« Lorsqu’on crée une entreprise, on est responsable ». À la barre, Jean-Georges encaisse la remarque du ministère public en silence. Devant le tribunal correctionnel de Nîmes, le façadier est poursuivi pour avoir « oublié » de déclarer 162 000 € de chiffre d’affaires à l’Urssaf. C’est grâce à un contrôle surprise intervenu sur un chantier de Rodilhan, datant de juin 2023, que le pot aux roses a été dévoilé. Le chef d’une micro-entreprise œuvrant dans le bâtiment comparaît pour avoir minoré ses déclarations à l’Urssaf. Et pas qu’un peu. D’autant qu’aucune comptabilité n’a été établie sur ces années de chantiers. En tête des excuses proposées au tribunal par le prévenu : son incapacité à lire et à écrire.
« Lorsqu’on se lance dans une entreprise avec des difficultés à lire, on se fait aider », souligne maître Julien Astruc, intervenant pour les parties civiles. L’avocat du barreau de Montpellier s’est ensuite appesanti sur la facilité de déclaration dans le cadre de micro-entreprises, décrivant « un système très clair pour les cotisants ». À l’issue de sa plaidoirie, il a demandé la condamnation du prévenu au paiement de la somme due, augmentée des pénalités de retard afférentes. Une somme importante, que quelques chantiers ne peuvent aisément couvrir. « Je ne leur dois plus que 43 000 € », explique le prévenu, comme s’il parlait d’une dette de quelques pièces jaunes.
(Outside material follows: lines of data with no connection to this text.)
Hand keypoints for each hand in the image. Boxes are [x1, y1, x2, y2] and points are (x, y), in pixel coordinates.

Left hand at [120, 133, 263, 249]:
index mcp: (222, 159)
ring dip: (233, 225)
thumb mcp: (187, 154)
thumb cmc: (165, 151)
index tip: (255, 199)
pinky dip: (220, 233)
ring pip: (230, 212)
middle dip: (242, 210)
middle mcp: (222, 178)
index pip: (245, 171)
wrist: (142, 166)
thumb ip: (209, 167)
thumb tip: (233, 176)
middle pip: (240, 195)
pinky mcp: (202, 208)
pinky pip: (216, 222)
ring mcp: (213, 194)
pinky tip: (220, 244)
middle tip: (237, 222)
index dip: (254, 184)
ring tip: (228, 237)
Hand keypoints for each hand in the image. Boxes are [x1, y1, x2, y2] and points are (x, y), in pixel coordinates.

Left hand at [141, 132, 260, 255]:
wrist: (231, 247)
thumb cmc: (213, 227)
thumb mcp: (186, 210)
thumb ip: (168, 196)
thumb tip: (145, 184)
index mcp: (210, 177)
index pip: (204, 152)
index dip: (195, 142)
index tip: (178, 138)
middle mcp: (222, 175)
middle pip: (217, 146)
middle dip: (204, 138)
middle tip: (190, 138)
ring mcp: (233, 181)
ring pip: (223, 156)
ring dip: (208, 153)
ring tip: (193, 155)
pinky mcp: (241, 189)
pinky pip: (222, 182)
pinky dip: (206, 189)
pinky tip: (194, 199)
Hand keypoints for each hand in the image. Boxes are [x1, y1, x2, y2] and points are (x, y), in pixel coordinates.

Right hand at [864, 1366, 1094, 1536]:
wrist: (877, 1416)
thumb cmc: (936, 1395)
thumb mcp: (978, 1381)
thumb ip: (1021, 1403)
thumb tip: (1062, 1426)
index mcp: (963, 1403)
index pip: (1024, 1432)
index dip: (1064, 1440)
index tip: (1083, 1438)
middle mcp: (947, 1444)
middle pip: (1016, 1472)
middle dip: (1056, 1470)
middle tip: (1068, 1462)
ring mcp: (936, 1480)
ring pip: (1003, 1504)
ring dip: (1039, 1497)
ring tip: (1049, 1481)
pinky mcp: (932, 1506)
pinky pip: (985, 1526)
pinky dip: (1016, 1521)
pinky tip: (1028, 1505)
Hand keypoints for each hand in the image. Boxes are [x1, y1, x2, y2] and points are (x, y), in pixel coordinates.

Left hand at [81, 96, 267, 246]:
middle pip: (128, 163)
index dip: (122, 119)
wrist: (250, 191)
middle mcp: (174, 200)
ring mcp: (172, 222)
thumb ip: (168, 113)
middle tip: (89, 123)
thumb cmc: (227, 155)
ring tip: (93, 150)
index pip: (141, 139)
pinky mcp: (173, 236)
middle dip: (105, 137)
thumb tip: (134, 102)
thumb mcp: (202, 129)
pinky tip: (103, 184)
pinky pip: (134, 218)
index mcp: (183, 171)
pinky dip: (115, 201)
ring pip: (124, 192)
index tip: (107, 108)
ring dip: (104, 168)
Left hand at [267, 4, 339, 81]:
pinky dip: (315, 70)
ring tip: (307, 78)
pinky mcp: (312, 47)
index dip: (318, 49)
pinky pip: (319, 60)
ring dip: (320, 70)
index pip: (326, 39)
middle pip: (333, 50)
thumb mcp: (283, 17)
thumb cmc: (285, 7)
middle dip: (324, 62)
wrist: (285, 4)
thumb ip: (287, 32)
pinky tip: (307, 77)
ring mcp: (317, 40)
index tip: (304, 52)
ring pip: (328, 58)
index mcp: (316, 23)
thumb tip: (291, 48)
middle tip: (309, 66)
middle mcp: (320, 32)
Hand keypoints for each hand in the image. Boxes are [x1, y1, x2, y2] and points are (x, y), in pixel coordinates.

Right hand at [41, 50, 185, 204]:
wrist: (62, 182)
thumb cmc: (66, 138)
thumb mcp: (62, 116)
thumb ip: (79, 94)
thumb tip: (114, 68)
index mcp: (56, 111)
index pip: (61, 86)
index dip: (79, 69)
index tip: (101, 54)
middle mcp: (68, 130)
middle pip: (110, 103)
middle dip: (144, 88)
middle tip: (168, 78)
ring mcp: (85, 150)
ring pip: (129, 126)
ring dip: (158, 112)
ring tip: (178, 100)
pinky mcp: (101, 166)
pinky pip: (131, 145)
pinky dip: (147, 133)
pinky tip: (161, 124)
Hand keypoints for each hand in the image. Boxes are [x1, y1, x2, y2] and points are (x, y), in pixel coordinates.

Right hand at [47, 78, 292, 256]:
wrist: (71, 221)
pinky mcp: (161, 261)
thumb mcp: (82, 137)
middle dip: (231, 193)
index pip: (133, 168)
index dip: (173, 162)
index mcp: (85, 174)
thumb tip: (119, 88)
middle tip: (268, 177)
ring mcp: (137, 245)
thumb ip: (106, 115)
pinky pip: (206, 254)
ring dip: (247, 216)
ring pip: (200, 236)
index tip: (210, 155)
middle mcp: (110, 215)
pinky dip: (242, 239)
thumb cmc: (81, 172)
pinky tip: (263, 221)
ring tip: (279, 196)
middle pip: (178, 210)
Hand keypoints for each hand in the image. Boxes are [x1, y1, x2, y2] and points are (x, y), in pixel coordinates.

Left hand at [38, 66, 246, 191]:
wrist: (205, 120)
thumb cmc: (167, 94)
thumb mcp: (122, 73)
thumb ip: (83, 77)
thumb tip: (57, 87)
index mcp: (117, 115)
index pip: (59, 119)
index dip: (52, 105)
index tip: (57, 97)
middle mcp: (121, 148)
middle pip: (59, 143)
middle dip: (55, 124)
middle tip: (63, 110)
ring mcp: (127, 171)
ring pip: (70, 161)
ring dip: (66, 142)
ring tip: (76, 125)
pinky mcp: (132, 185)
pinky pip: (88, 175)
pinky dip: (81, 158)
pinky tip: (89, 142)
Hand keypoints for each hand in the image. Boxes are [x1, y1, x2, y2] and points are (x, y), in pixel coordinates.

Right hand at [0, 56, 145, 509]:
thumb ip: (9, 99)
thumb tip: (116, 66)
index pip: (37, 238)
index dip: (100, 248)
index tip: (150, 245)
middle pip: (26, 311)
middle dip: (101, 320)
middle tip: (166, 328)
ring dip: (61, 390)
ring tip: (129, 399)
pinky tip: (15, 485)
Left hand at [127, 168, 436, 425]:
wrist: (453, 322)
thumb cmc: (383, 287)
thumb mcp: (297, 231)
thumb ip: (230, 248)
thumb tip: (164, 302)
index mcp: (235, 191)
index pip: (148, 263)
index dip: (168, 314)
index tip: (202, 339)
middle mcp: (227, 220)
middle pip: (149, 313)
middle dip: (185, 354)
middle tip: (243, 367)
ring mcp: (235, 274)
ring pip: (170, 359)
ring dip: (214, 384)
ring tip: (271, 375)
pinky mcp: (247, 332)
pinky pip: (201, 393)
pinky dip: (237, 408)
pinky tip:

Sans avocat, l’homme a expliqué avoir débuté un processus de remboursement, à hauteur de 600 € par mois.
Peinture oui, compta non
Soulignant que l'analphabétisation ne constitue pas une excuse, le ministère public a souligné qu’il a « minoré son chiffre d’affaires », non sans une pointe d’ironie : « J’espère pour vous que maintenant, vous tenez une comptabilité. » Référence faite à la poursuite de l’activité du prévenu, depuis le fameux contrôle de juin 2023. Le parquet a alors requis 6 mois d’emprisonnement avec sursis à l’égard de Jean-Georges. Une sanction qui relève de l’avertissement, d’autant qu’aucune interdiction de gérer n’est demandée.
À l’issue du procès, le tribunal l’a condamné à 3 mois d’emprisonnement avec sursis et au paiement de 38 260 € à l’Urssaf, augmentés de 800 € au titre des frais de justice engagés par l’organisation. « Vous avez une épée de Damoclès au-dessus de la tête, monsieur », conclut le président à l’audience. Maintenant condamné, Jean-Georges va devoir se mettre à la paperasse, ou au moins la déléguer, s’il ne veut pas se retrouver à repeindre la façade de la maison d’arrêt de Nîmes.